In the fourth quarter of 2024, Avantor launched a new AI-powered services offering to address pharma and biotech capacity challenges, introduced the Masterflex Miniflex Panel-Mount pumps to strengthen fluid handling and expanded its product availability with Quantum-Si’s next-gen protein sequencing in North America and LGC Standards’ 15,000 certified reference materials.
Strategic Deals: Avantor has secured several strategic deals to enhance its portfolio and industry presence. In the fourth quarter of 2024, management confirmed new third-party supplier agreements in the Solutions platform, including a partnership with LGC Standards to expand its reference materials offering. The company also signed an exclusive global distribution agreement with Novilytic for its Proteometer platform.
Additionally, in October 2024, Avantor expanded its partnership with the National Institute for Bioprocessing Research and Training to tackle biopharma manufacturing bottlenecks, particularly in monoclonal antibody downstream optimization, a key market for pharma drugs targeting diseases like cancer.
Strong Q4 Results: Avantor exited the fourth quarter of 2024 with better-than-expected earnings. The strength in Bioscience Production’s year-over-year net sales and order intake on a sequential basis during the quarter was impressive. AVTR also witnessed robust proprietary chemicals and specialty procurement sales within the Laboratory Solutions segment during the quarter. The expansion of both margins bodes well.
Loss of a Significant Number of Customers: Avantor’s operating results could be adversely affected by the loss of revenues from a significant number of its customers, including direct distributors and end users. If a significant number of customers purchase fewer of its products, defer orders or fail to place additional orders with the company, sales could decline and operating results may not meet expectations.
Forex Volatility: A substantial amount of Avantor’s revenues is derived from international operations. Avantor also anticipates that a significant portion of its sales will continue to come from international markets in the future. The revenues reported by Avantor with respect to its operations outside of the United States may be adversely affected by fluctuations in foreign currency exchange rates.

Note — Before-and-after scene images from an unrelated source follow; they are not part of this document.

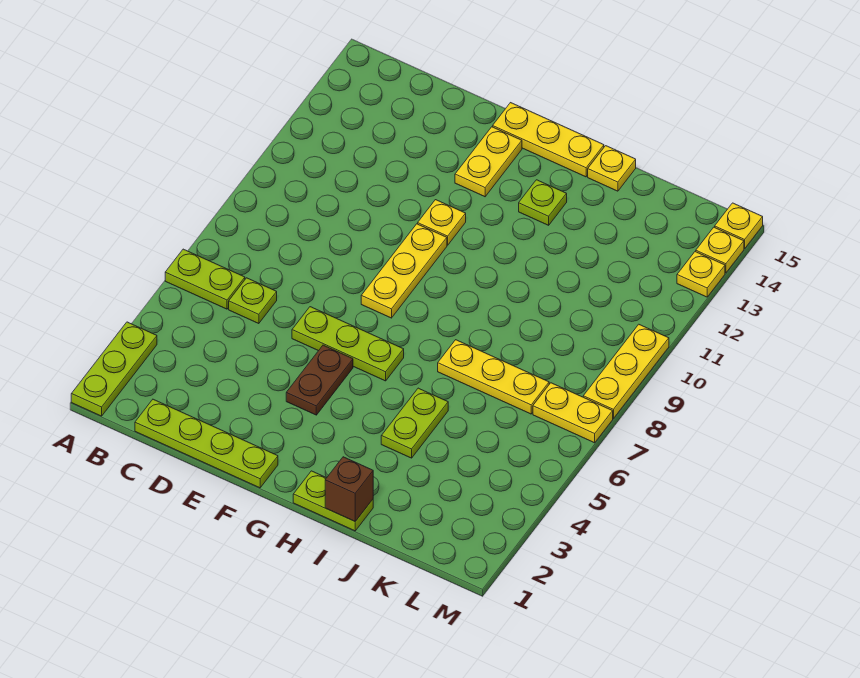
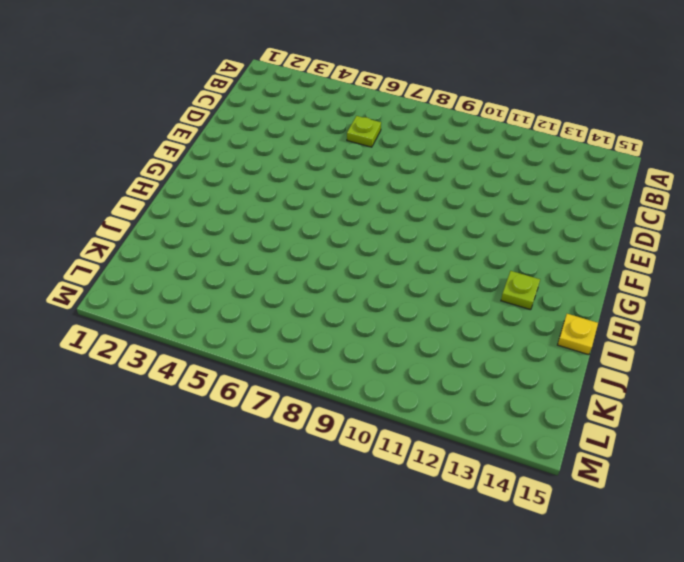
none -> lime 1x3 plate [71,322,157,416]
none -> lime 1x2 plate [165,249,245,309]
none -> lime 1x4 plate [135,399,278,488]

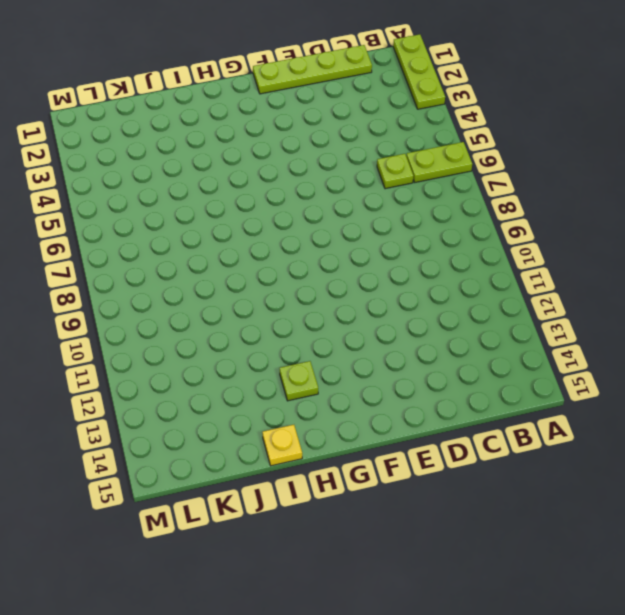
none -> lime 1x3 plate [292,307,404,381]
none -> brown 1x2 plate [286,345,353,415]
none -> yellow 1x3 plate [361,224,447,318]

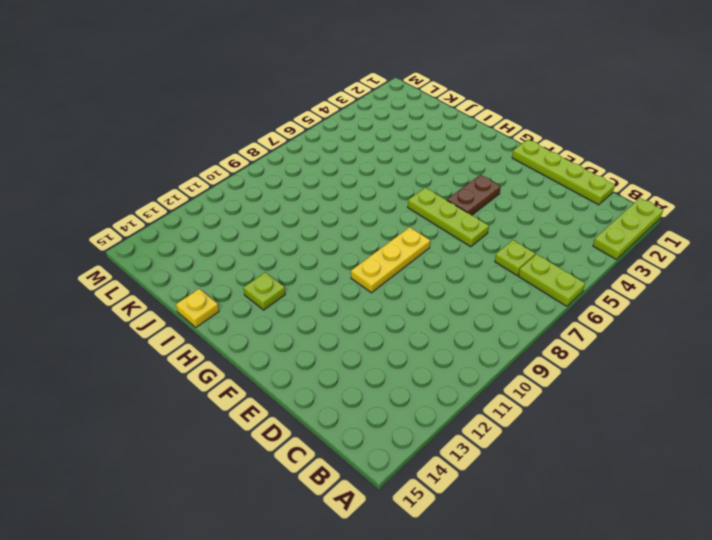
none -> yellow 1x1 plate [418,200,466,245]
none -> yellow 1x2 plate [455,127,522,197]
none -> yellow 1x3 plate [493,103,604,177]

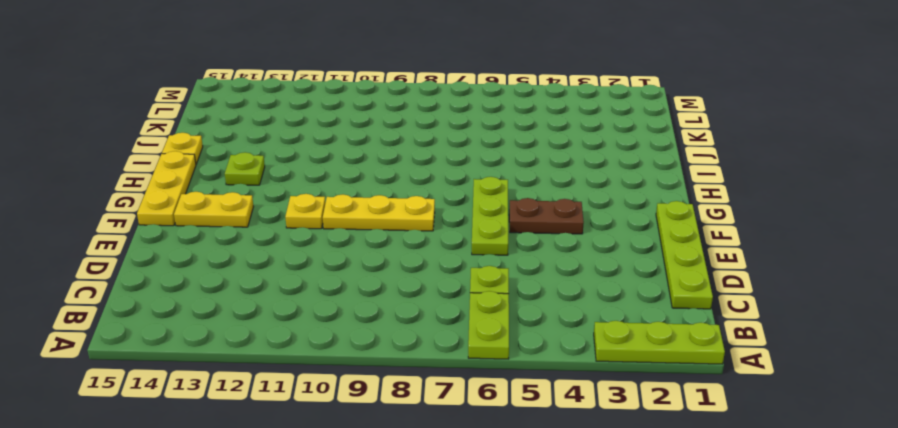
none -> lime 1x2 plate [293,471,373,531]
none -> lime 1x2 plate [381,388,448,458]
none -> yellow 1x3 plate [438,340,549,414]

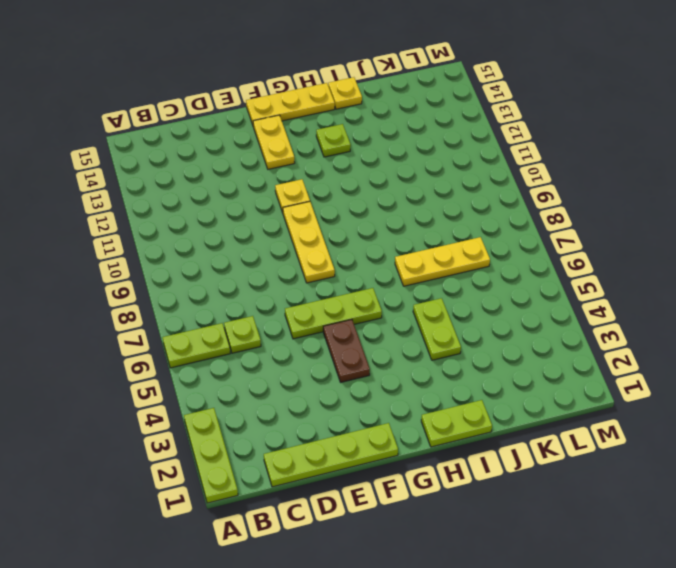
none -> yellow 1x2 plate [533,383,613,443]
none -> yellow 1x3 plate [583,324,669,419]
none -> yellow 1x1 plate [677,251,725,297]

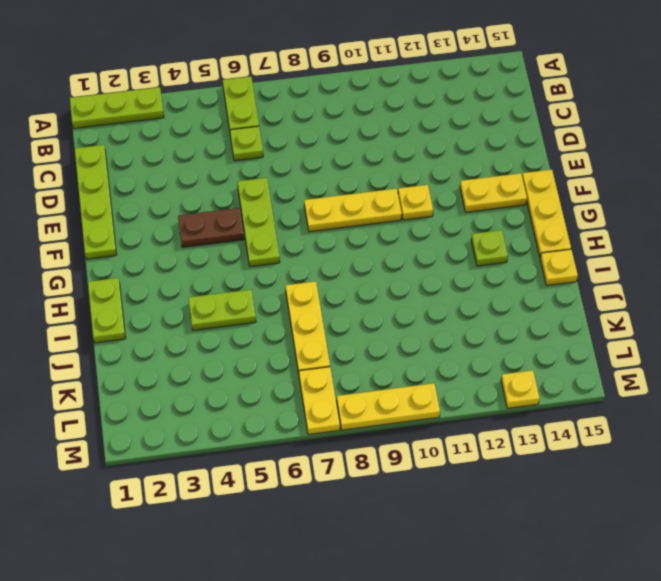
none -> yellow 1x1 plate [696,227,744,273]
none -> yellow 1x1 plate [715,203,763,249]
none -> brown 1x1 brick [325,457,373,521]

Avantor has been witnessing a negative estimate revision trend for 2025. Over the past 90 days, the Zacks Consensus Estimate for its earnings per share has moved south 7 cents to $1.05.
The Zacks Consensus Estimate for first-quarter 2025 revenues is pegged at $1.61 billion, which indicates a 4.1% decline from the year-ago reported number.

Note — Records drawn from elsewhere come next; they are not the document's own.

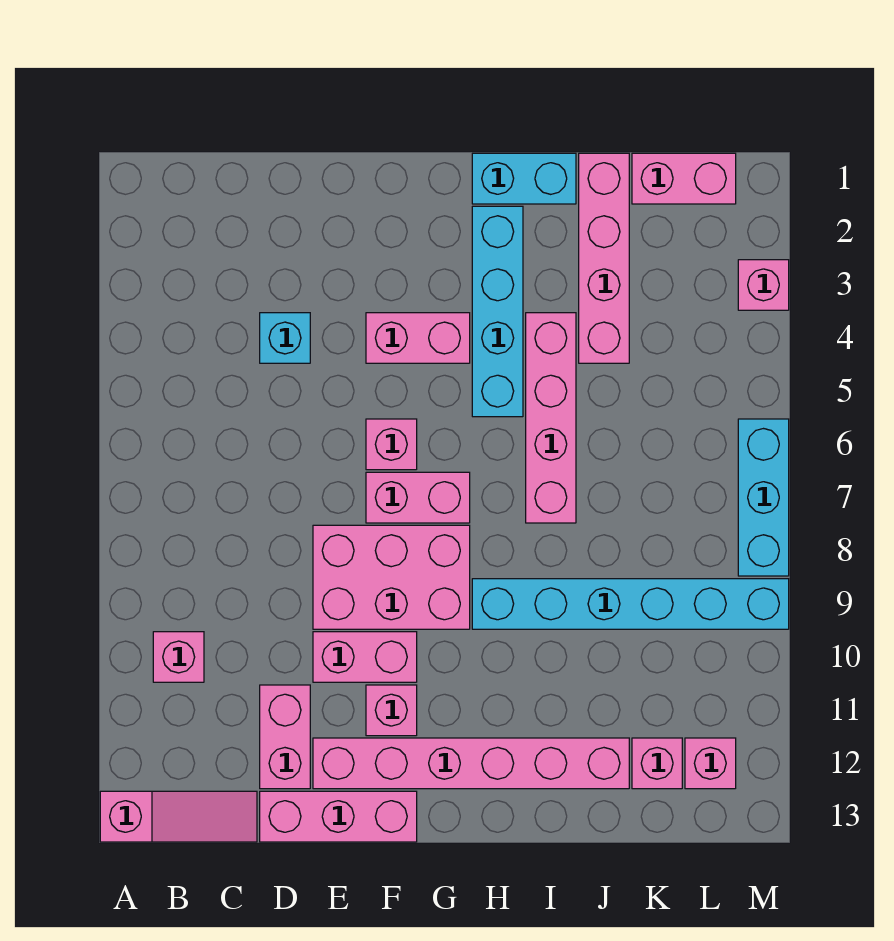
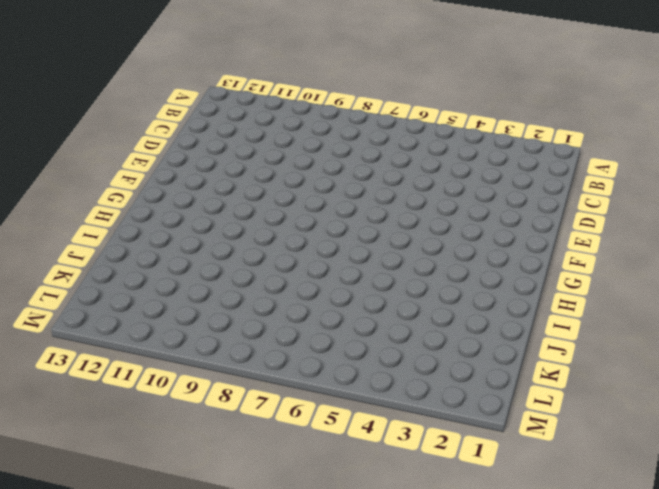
none -> pink 1x3 slope [100,791,257,842]
none -> pink 1x1 brick [153,632,204,682]
none -> cyan 1x1 brick [260,313,310,363]

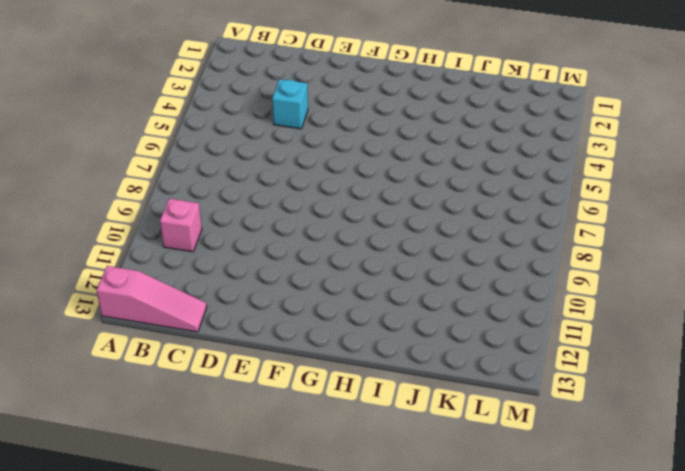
none -> pink 1x2 brick [260,685,310,789]
none -> pink 1x3 brick [260,791,417,842]
none -> pink 2x3 brick [313,525,470,629]

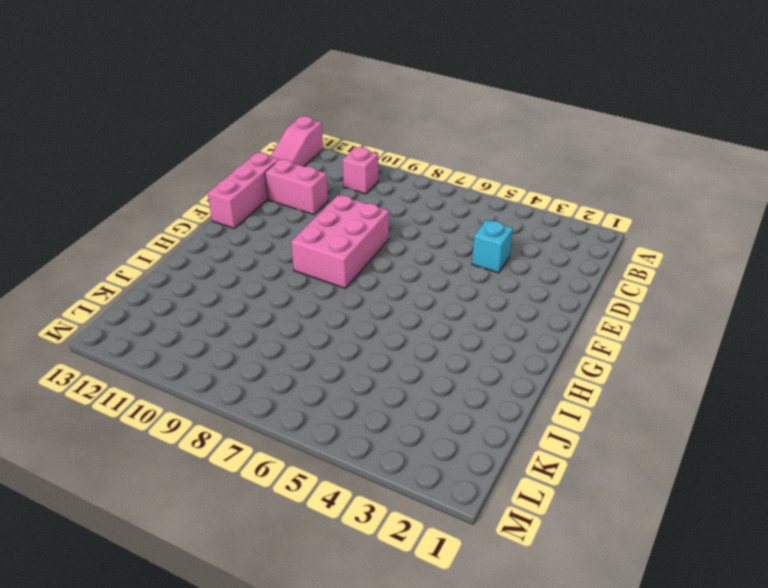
none -> pink 1x2 brick [313,632,417,682]
none -> pink 1x6 brick [313,738,629,789]
none -> pink 1x2 brick [366,313,470,363]

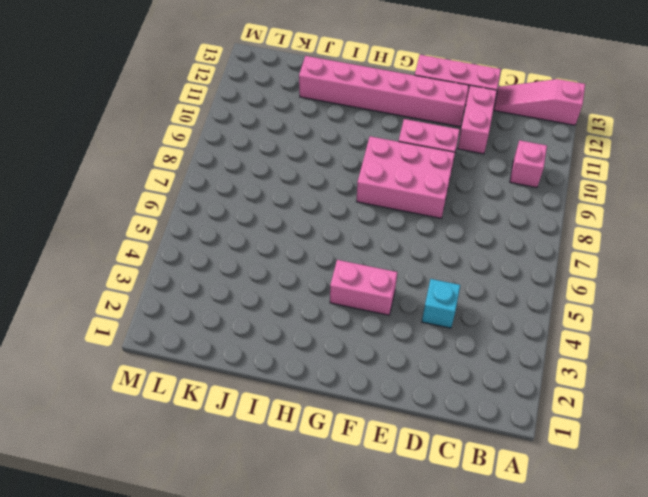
none -> pink 1x1 brick [366,419,417,470]
none -> pink 1x2 brick [366,472,470,523]
none -> pink 1x1 brick [366,685,417,736]

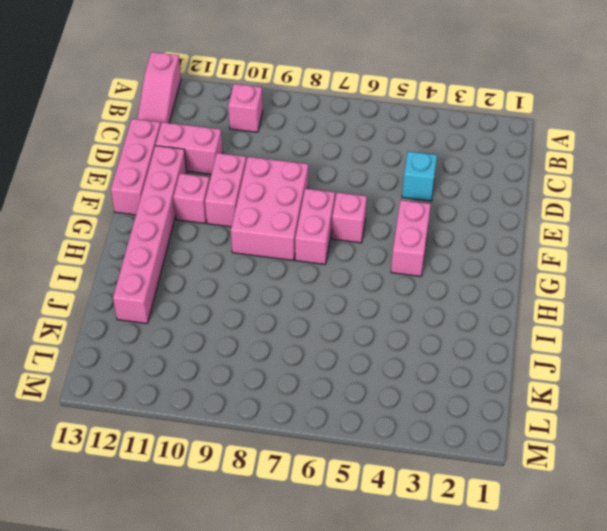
none -> cyan 1x2 brick [472,153,576,204]
none -> cyan 1x4 brick [472,206,523,417]
none -> cyan 1x6 brick [472,579,789,629]

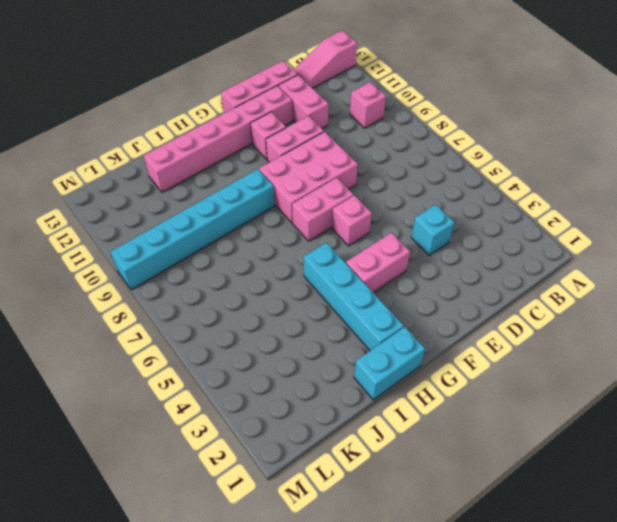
none -> pink 1x4 brick [526,313,576,523]
none -> pink 1x4 brick [579,153,629,363]
none -> pink 1x2 brick [632,153,736,204]

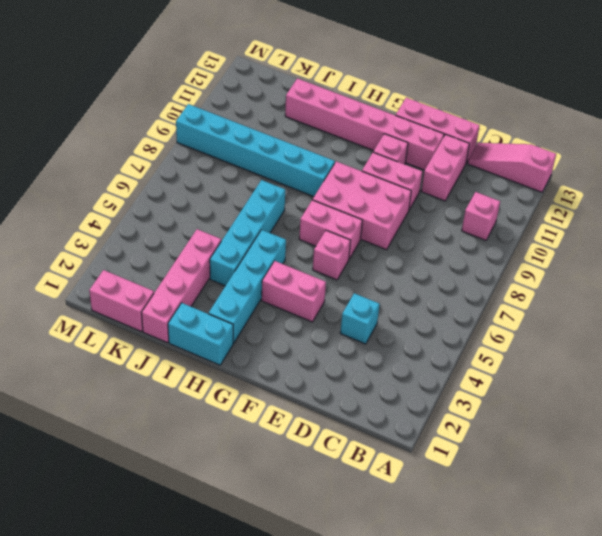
cyan 1x4 brick [210,180,285,286] -> pink 1x4 brick [526,313,576,523]
none -> pink 1x1 brick [632,738,682,789]
none -> pink 1x1 brick [685,738,736,789]
none -> pink 1x1 brick [738,260,789,310]

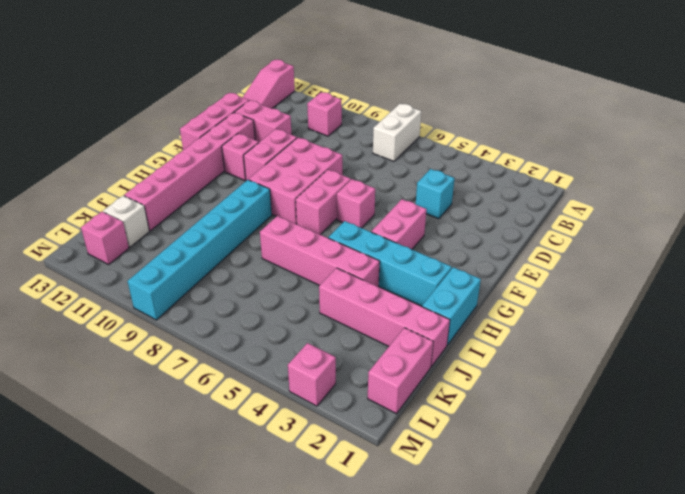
white 1x2 brick [373,104,421,161] -> none
white 1x1 brick [103,196,149,247] -> pink 1x1 brick [632,738,682,789]
none -> cyan 1x3 brick [738,419,789,576]

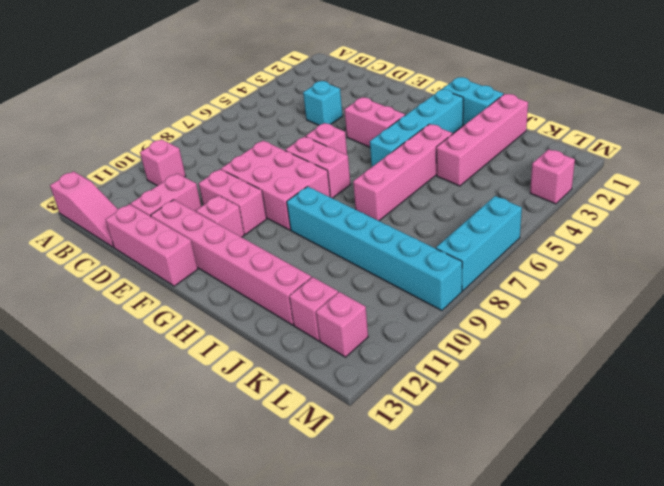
none -> pink 1x2 brick [632,153,736,204]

Some better-ranked stocks in the broader medical space are Masimo MASI, Boston Scientific BSX and Cardinal Health CAH. At present, Masimo sports a Zacks Rank #1 (Strong Buy), whereas Boston Scientific and Cardinal Health carry a Zacks Rank #2 (Buy) each. You can see the complete list of today’s Zacks #1 Rank stocks here.

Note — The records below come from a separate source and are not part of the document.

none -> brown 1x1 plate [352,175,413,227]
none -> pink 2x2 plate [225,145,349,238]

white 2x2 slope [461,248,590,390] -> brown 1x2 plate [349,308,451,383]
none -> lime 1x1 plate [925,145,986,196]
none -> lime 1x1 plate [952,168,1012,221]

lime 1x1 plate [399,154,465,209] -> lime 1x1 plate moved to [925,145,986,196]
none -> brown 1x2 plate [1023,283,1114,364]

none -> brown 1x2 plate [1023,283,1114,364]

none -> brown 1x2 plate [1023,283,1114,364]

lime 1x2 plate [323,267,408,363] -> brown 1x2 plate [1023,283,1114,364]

Masimo’s shares have rallied 30.1% in the past year. Estimates for MASI’s 2024 earnings per share (EPS) have increased 1.2% to $4.10 in the past 30 days. MASI’s earnings beat estimates in each of the trailing four quarters, the average surprise being 17.1%. In the last reported quarter, it posted an earnings surprise of 16.6%.
Estimates for Boston Scientific’s 2025 EPS have jumped 2.9% to $2.85 in the past 30 days. Shares of the company have surged 56.7% in the past year compared with the industry’s growth of 12.5%. BSX’s earnings surpassed estimates in each of the trailing four quarters, the average surprise being 8.25%. In the last reported quarter, it delivered an earnings surprise of 7.69%.
Estimates for Cardinal Health’s fiscal 2025 EPS have increased 1.5% to $7.94 in the past 30 days. Shares of the company have gained 15.2% in the past year against the industry’s 4.1% decline. CAH’s earnings surpassed estimates in each of the trailing four quarters, the average surprise being 9.6%. In the last reported quarter, it delivered an earnings surprise of 10.3%.